Exercise details - Using the records below, write out again exactly the lines that begin at the line containing "1999年熊猫金币套装兼具黄金保值属性与收藏" and end at the line containing "2000年熊猫金币套装回收价格 2026", and no other lines.
***** Records
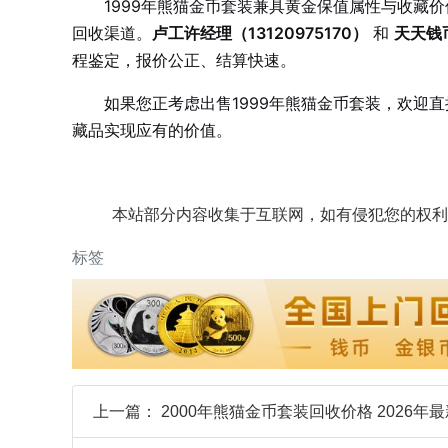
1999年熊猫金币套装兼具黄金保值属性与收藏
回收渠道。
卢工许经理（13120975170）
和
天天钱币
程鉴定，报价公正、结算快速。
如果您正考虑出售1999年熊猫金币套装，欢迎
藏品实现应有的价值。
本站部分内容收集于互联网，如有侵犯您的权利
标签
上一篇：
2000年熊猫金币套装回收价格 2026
**********
***** Records
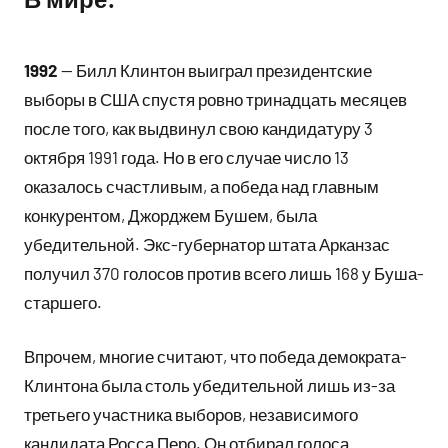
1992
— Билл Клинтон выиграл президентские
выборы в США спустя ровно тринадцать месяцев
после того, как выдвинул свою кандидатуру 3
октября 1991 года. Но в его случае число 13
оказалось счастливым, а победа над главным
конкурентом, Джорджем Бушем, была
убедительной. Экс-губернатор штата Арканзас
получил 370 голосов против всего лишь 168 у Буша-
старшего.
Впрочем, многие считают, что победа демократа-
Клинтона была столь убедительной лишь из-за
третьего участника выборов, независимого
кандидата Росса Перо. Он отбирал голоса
**********
Exercise solution -
1999年熊猫金币套装兼具黄金保值属性与收藏
回收渠道。
卢工许经理（13120975170）
和
天天钱币
程鉴定，报价公正、结算快速。
如果您正考虑出售1999年熊猫金币套装，欢迎
藏品实现应有的价值。
本站部分内容收集于互联网，如有侵犯您的权利
标签
上一篇：
2000年熊猫金币套装回收价格 2026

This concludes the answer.